Soros writes in a Financial Times column that policymakers should use the European Financial Stability Facility — an emergency assistance fund — to help the European Central Bank flood the economy with liquidity, a move that would aim to curb skyrocketing yields on sovereign bonds issued by indebted southern European nations.

“The financial markets are testing the ECB and want to find out what it is allowed to do. It is imperative that the ECB should not fail that test. The Central Bank must stop the bond run at all costs because it is endangering the stability of the single currency,” Soros says.

European Central Bank officials have suggested they don’t want to resort to flooding the economy with more money, as such moves tend to fuel inflation rates, and have suggested governments do more.

Soros, however, says authorities need to intervene, even if that means capping how much interest investors can demand.

“The best way to do it in the near term is to impose a ceiling on the yield of sovereign bonds issued by governments that follow responsible fiscal policies and are not subject to adjustment programs,” Soros says.

“The ceiling could be initially fixed, at say 5 percent, and lowered gradually as conditions permit.”

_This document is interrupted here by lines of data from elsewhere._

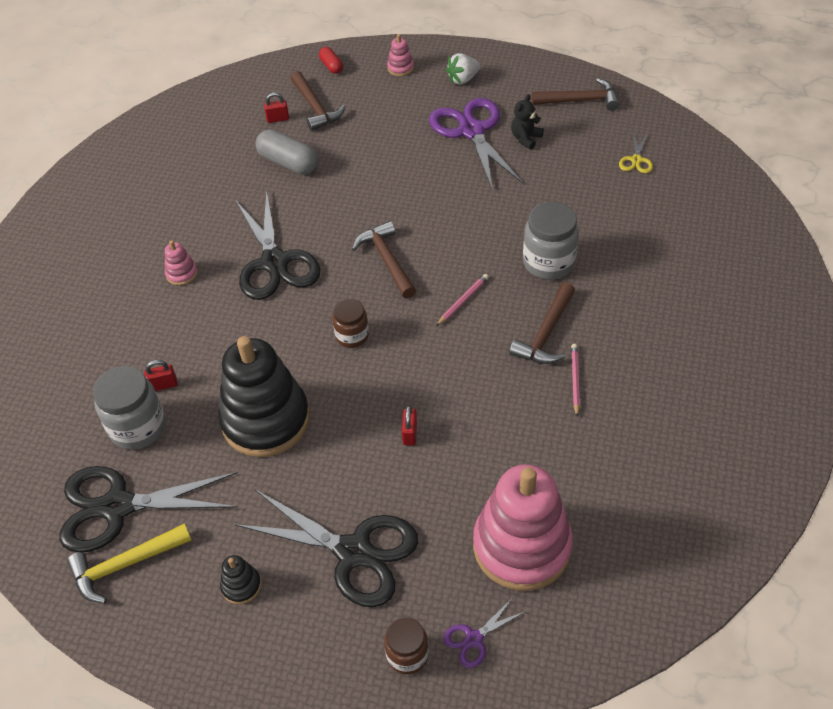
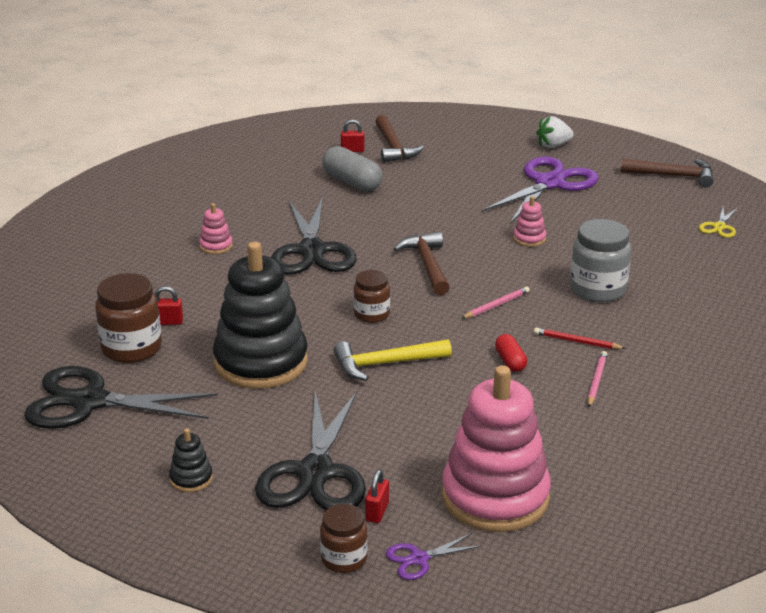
camera: 10 degrees right, 20 degrees down
(125, 565) = (81, 445): yellow hammer -> yellow hammer (385, 364)
(138, 427) = (131, 348): grey jar -> brown jar
(331, 66) = (420, 120): red capsule -> red capsule (510, 361)
(354, 552) = (315, 472): black scissors -> black scissors turned 60 degrees clockwise
(400, 68) = (491, 130): pink stacking toy -> pink stacking toy (529, 239)
(410, 434) = (406, 394): red padlock -> red padlock (377, 512)
(471, 131) = (549, 183): purple scissors -> purple scissors turned 45 degrees clockwise
(525, 138) = (604, 196): black teddy bear -> none
(546, 333) = (577, 341): brown hammer -> red pencil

Soros adds he recognizes such a request isn’t normal.

“Normally Central Banks fix only short-term interest rates but these are not normal times. Government bonds that were considered risk-free when financial institutions acquired them, and are still treated as such by the regulators, have turned into the riskiest of assets,” he says.

“Italian and Spanish bonds are viewed as too risky to buy with a yield of 7 percent because they are regarded as toxic, and the yield could just as easily rise to 10 percent.”

Yields rise when bond prices fall, meaning when a yield soars, investors view the bond as riskier.

Still, politicians across Europe are growing increasingly vocal in their calls for the European Central Bank to act as a lender of last resort.

“We have a hideous choice … either a massive intervention from the ECB or a catastrophe,” Polish finance minister Jacek Rostowski, whose country plans to enter the eurozone in 2015, tells German press, the AFP newswire reports.

“There is a danger of a historic economic disaster — like the Great Depression in the 1930s — that would lead to war in Europe.”